Inexplicable Hauntings

The first time I mistakenly thought I was seeing my junior high science teacher years and miles from when he’d actually taught me science, I was in the comic book store in Pike Place Market. It was my sophomore year in college, and I had recently acquired an affinity for the new Cat Woman series. I was bending at some awkward angle at the time, trying to view the latest collection with an air of insider’s knowledge, when suddenly, I froze — what was that in the corner of my eye? That plaid button-down t-shirt, that gut hanging over jeans, the jowls like stretched udders? “Christ!” I thought. “Mr. . . . Rangle?”
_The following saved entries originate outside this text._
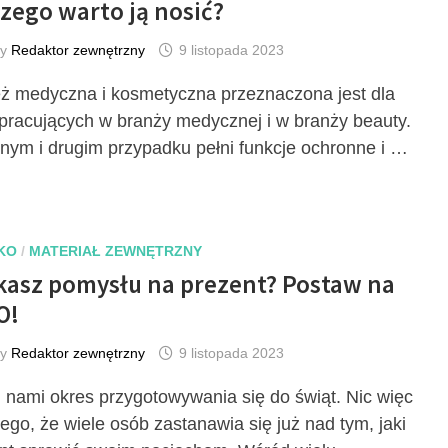
zego warto ją nosić?
by
Redaktor zewnętrzny
9 listopada 2023
ż medyczna i kosmetyczna przeznaczona jest dla
pracujących w branży medycznej i w branży beauty.
nym i drugim przypadku pełni funkcje ochronne i …
KO
/
MATERIAŁ ZEWNĘTRZNY
kasz pomysłu na prezent? Postaw na
O!
by
Redaktor zewnętrzny
9 listopada 2023
 nami okres przygotowywania się do świąt. Nic więc
ego, że wiele osób zastanawia się już nad tym, jaki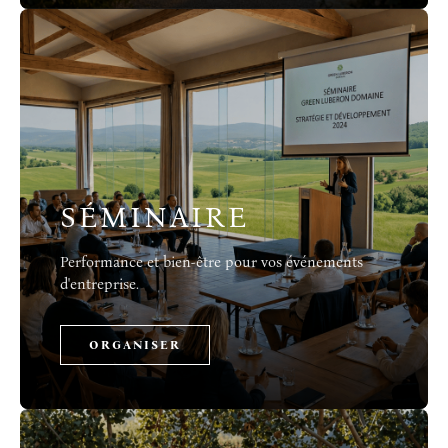
SÉMINAIRE
Performance et bien-être pour vos événements
d'entreprise.
ORGANISER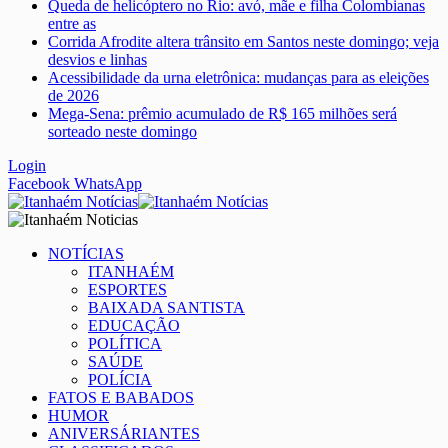
Queda de helicóptero no Rio: avó, mãe e filha Colombianas
entre as
Corrida Afrodite altera trânsito em Santos neste domingo; veja
desvios e linhas
Acessibilidade da urna eletrônica: mudanças para as eleições
de 2026
Mega-Sena: prêmio acumulado de R$ 165 milhões será
sorteado neste domingo
Login
Facebook
WhatsApp
NOTÍCIAS
ITANHAÉM
ESPORTES
BAIXADA SANTISTA
EDUCAÇÃO
POLÍTICA
SAÚDE
POLÍCIA
FATOS E BABADOS
HUMOR
ANIVERSÁRIANTES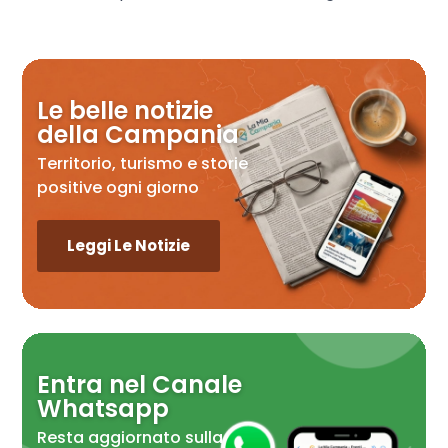
Le belle notizie
della Campania
Territorio, turismo e storie
positive ogni giorno
Leggi Le Notizie
Entra nel Canale
Whatsapp
Resta aggiornato sulla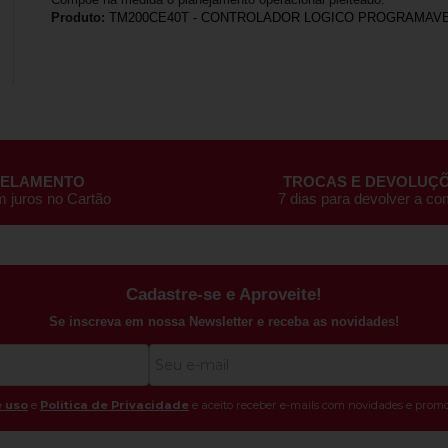
Produto:
TM200CE40T - CONTROLADOR LOGICO PROGRAMAVE
CELAMENTO
TROCAS E DEVOLUÇ
m juros no Cartão
7 dias para devolver a c
Cadastre-se e Aproveite!
Se inscreva em nossa Newsletter e receba as novidades!
 uso
e
Politica de Privacidade
e aceito receber e-mails com novidades e promo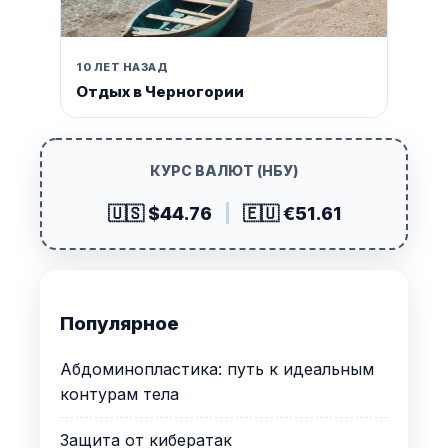
10 ЛЕТ НАЗАД
Отдых в Черногории
КУРС ВАЛЮТ (НБУ)
🇺🇸 $44.76
|
🇪🇺 €51.61
Популярное
Абдоминопластика: путь к идеальным
контурам тела
Защита от кибератак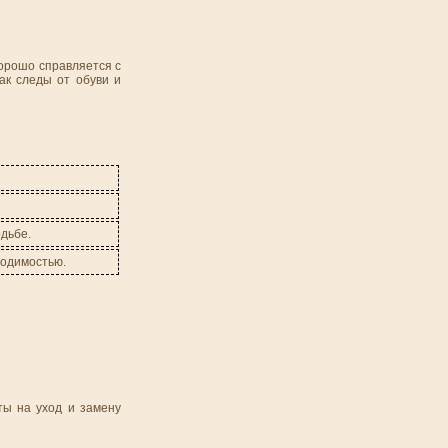
хорошо справляется с
ак следы от обуви и
одьбе.
ходимостью.
ты на уход и замену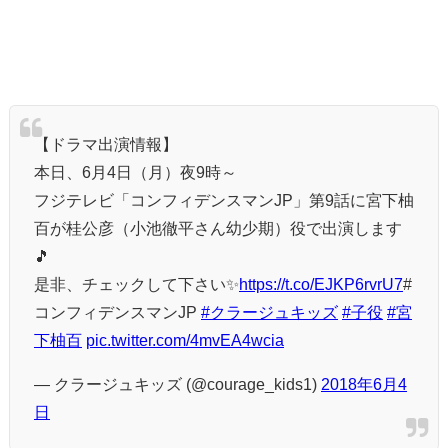
【ドラマ出演情報】
本日、6月4日（月）夜9時～
フジテレビ「コンフィデンスマンJP」第9話に宮下柚
百が桂公彦（小池徹平さん幼少期）役で出演します
🎵
是非、チェックして下さい✨
https://t.co/EJKP6rvrU7
#
コンフィデンスマンJP
#クラージュキッズ
#子役
#宮
下柚百
pic.twitter.com/4mvEA4wcia
— クラージュキッズ (@courage_kids1)
2018年6月4
日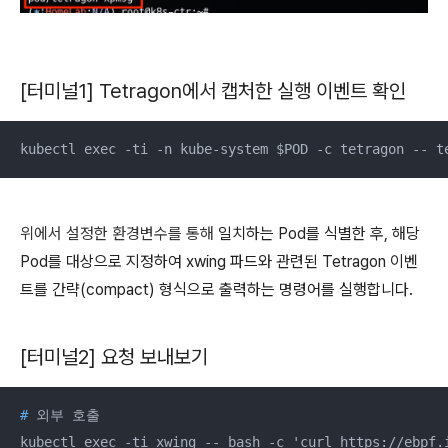
[터미널1] Tetragon에서 캡처한 실행 이벤트 확인
kubectl exec -ti -n kube-system $POD -c tetragon -- t
위에서 설정한 환경변수를 통해
일치하는 Pod를 식별한 후, 해당
Pod를 대상으로 지정하여 xwing 파드와 관련된 Tetragon 이벤
트를 간략(compact) 형식으로 출력하는 명령어를 실행합니다.
[터미널2] 요청 보내보기
#
 외부 호출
The second time . . . it’s difficult to say what officially constituted the second time. I have seen him across the street from my office. I have seen him in Italy. I have seen him in grocery stores, and on the subway, in San Francisco, and in Memphis. There have been second and third and fourth and twenty-sixth times. Always out of the corner of my eye.

What really gets me about these sightings is not their frequency, but the fact that there was nothing special about my relationship with my seventh grade science teacher. He did not instill within me a passion for objective knowledge and experimentation, did not bother to romanticize its history or zany characters, he was not cute or fun or any superficial quality that might draw a young lady to her science teacher. Seventh grade science was simultaneously boring and exotic: all litmus paper, blue vitriol and dangerously old electric burners. A good, passionate teacher might have conferred the proper excitement for these things, but Mr. Rangle did not even convey how the knowledge he was instilling might actually serve us some day in a practical fashion. Science was following the prescribed steps in your lab book. Now do them, just like everyone else who’s used this book since 1985, and god forbid your results deviate from the answer key.

And so it came to pass that I thought science was freaking retarded, and science found me to be lacking in return: Mr. Rangle gave me my first C. I suppose that made some sort of impression on me, but not a very lasting one, as I would continue to receive Cs in science classes through my college years.

If I could write Mr. Rangle a letter today, this is how it might read:

Dear Mr. Rangle,

In junior high school you taught me two things: crying will not get me a better grade, and that nothing without a consciousness “wants” anything. While these lessons may seem significant in some metaphorical way, let’s not all stop our day jobs to write semi-autobiographical novellas: if one were to create a graph charting influence over my life and way of thinking, there are probably road signs that have given me more insight. Nothing personal.
Anyway, that’s about it. Hope life’s good with you, and stuff.


P.S. In college I dated a guy who dressed almost exactly like you. Trippy, right?

Mr. Rangle was just another guy doing the job he got paid to do, like so many other people you interact with every day. I have forgotten literally hundreds of people just like him. And I had in fact, entirely forgotten Mr. Rangle until that day in Pike Place Market.

The minute I turned my head I knew it wasn’t actually him. But he has been plaguing me ever since. That day began something I can’t seem to stop: I see him everywhere, sometimes more than once a day. Women, children, college students, tall, short, fat, thin, it doesn’t matter: all I see is a flash of color, and I wonder for a moment — is it you?